DIRECTIONS FOR THIS TASK.
For the records below, report how many lines include the string "left", leaving out everything except the number.

WORKING DATA.
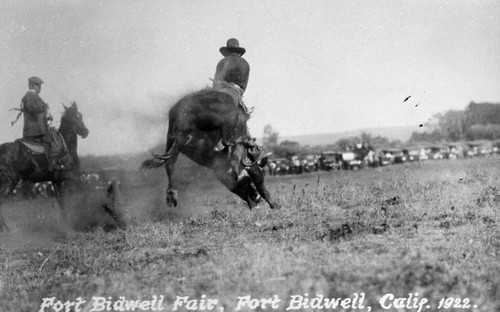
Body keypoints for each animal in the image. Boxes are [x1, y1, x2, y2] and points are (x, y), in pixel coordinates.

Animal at [0, 101, 89, 230]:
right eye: (76, 116)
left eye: (81, 115)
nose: (85, 131)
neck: (66, 147)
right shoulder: (73, 176)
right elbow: (84, 194)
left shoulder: (56, 181)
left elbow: (61, 201)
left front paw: (65, 223)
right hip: (9, 182)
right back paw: (6, 230)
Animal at [142, 88, 282, 210]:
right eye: (249, 184)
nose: (256, 200)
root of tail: (181, 107)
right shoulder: (250, 168)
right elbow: (260, 184)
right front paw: (274, 205)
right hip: (218, 119)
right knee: (226, 140)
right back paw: (248, 142)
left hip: (173, 136)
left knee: (170, 160)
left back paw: (171, 195)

RESULT FOR THIS EXERCISE.
7